How is that spam?  He is not selling anything or pushing a product.

Pookybear


----------



## gc53dfgc (Apr 13, 2010)

pookybear said:


> How is that spam?  He is not selling anything or pushing a product.
> 
> Pookybear


yes he is(correction "was").

his user name is(was) "shopreplicawatches"

His signature is(was) links to a bunch of fake or "replica" watch sale sites.

His post was about nothing and especially nothing even related to this thread or anyhting really for that matter.

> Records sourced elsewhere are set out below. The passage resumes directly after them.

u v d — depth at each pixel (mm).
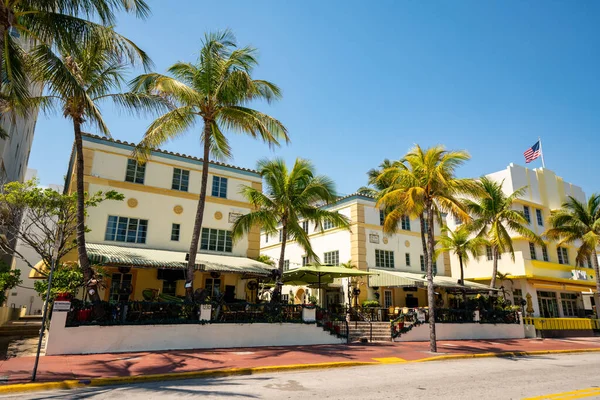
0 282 16328
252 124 16672
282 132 16969
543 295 32625
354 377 10516
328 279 22219
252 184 23484
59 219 16219
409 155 19156
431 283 16719
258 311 16938
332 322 19344
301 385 9266
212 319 15602
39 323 22844
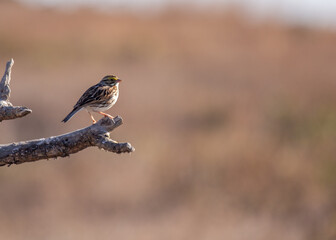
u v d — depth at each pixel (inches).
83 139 188.9
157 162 654.5
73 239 540.4
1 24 1144.2
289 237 547.2
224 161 651.5
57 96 839.1
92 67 1004.6
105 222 570.9
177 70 1042.1
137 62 1082.7
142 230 547.8
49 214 585.9
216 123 813.9
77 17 1263.5
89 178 634.8
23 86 866.1
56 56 1039.6
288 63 1125.1
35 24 1183.6
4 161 193.5
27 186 625.0
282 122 797.2
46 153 192.1
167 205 605.3
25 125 787.4
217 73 1037.2
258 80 1011.9
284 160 647.8
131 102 826.2
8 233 557.3
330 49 1258.6
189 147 686.5
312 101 880.9
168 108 824.3
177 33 1250.0
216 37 1248.2
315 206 597.6
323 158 659.4
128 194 613.6
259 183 621.9
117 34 1168.2
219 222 558.3
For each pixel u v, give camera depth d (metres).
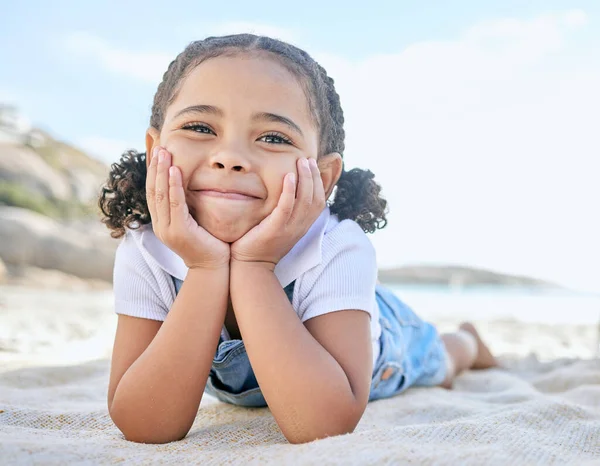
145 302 1.91
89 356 3.59
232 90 1.69
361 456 1.26
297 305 1.87
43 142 30.17
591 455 1.56
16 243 19.28
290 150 1.74
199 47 1.81
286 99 1.74
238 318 1.69
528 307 15.54
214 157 1.67
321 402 1.58
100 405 2.28
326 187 2.03
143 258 1.96
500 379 3.24
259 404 2.20
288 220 1.71
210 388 2.23
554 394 2.73
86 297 11.73
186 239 1.67
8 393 2.36
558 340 5.75
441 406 2.29
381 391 2.54
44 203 25.95
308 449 1.36
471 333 3.73
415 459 1.26
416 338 2.92
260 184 1.70
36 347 3.91
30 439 1.49
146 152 2.10
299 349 1.62
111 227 2.20
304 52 1.94
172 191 1.66
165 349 1.65
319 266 1.86
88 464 1.29
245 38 1.84
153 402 1.63
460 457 1.28
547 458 1.41
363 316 1.83
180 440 1.68
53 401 2.32
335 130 2.09
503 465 1.28
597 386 2.74
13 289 13.88
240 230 1.71
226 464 1.32
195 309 1.68
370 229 2.41
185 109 1.71
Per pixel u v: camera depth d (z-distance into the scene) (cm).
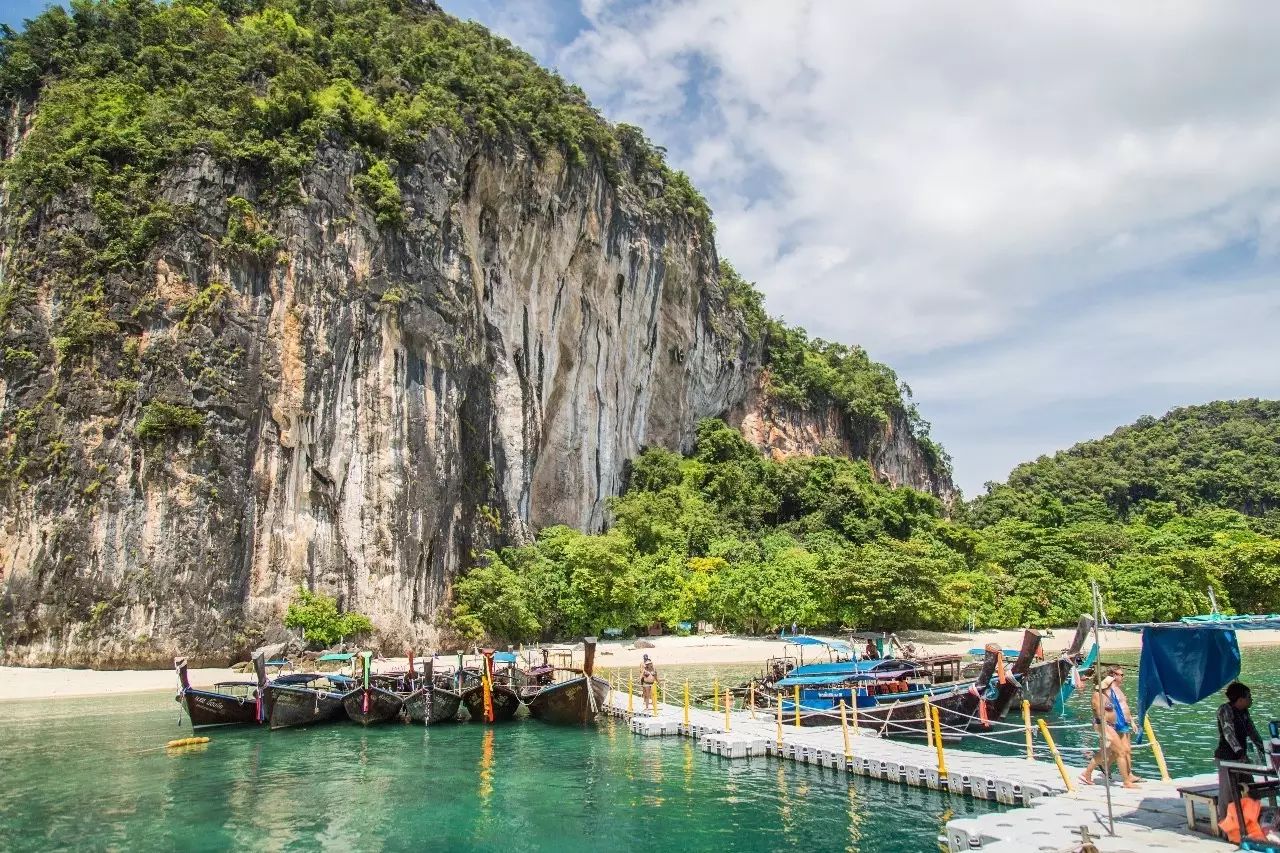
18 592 4722
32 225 5288
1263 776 1341
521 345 7544
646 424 9931
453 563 6134
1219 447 15488
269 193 5666
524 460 7275
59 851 1755
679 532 8450
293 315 5525
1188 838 1381
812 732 2847
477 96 7194
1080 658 3466
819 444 12500
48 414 4931
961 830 1526
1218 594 8200
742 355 11394
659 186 9662
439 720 3453
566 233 7944
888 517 10094
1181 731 3052
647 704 3491
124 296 5131
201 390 5125
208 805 2134
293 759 2733
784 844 1762
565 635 6794
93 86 5797
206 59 6106
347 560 5494
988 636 7456
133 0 6462
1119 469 15212
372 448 5700
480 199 7050
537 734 3195
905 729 2864
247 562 5134
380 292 5872
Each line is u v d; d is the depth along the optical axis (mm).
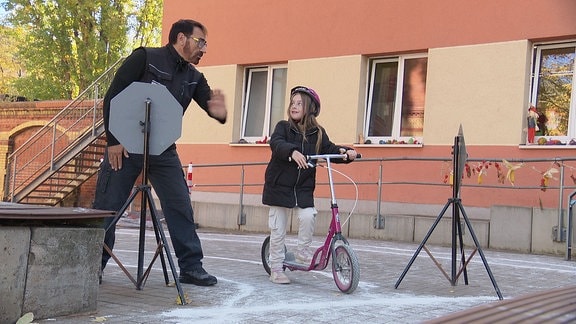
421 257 8305
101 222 4500
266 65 14406
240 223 12820
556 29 10492
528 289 5855
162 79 5297
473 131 11211
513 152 10781
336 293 5438
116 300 4840
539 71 10883
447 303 5074
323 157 5586
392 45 12266
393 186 11992
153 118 4867
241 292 5344
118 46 27703
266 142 13766
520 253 9156
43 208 4395
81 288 4281
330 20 13133
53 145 16609
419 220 10367
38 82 27359
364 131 12734
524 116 10766
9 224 3945
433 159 10461
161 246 5109
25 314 3936
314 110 5914
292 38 13688
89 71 27078
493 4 11125
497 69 11031
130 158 5367
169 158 5539
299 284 5887
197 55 5422
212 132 14812
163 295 5090
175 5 15789
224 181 14516
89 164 17016
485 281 6305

He says hello. then something about his first time being on a forum like this or being a guide on this site? Then according to yours in hope of later then to "shop replica watches. Sure looks like pushing a product to me. maybe the word isn't a spammer but sure doesn't sound like he cares about this site or anything. Look at his other 2 posts and where they are posted in and what they translate to. Oh and my translation say he wants to be our leader?


----------



## gc53dfgc (Apr 13, 2010)

Does this gold engine still exist or was it melted down or something?


----------



## tjcruiser (Jan 10, 2010)

The watch spammer has been decimated.


----------



## cabledawg (Nov 30, 2010)

norgale said:


> Here's another engine with a ton of wheels. This one is real and was also made in a 2-8-8-8-4 configuration. Pretty neat. Pete
> 
> This picture is from the June 1972 MR magazine.


If memory serves me, there were only three of those made. If I can track down the wikilink, I'll post it up.


----------



## norgale (Apr 4, 2011)

gc53dfgc said:


> OK all is well again Back to trains. That's a lot of gold. How many motors did they have inside of it?


Don't know how many motors in the 4-12-12-12-6 but the 2-8-8-8-6 model that I saw recently has three. One for each set of drivers. Pete


----------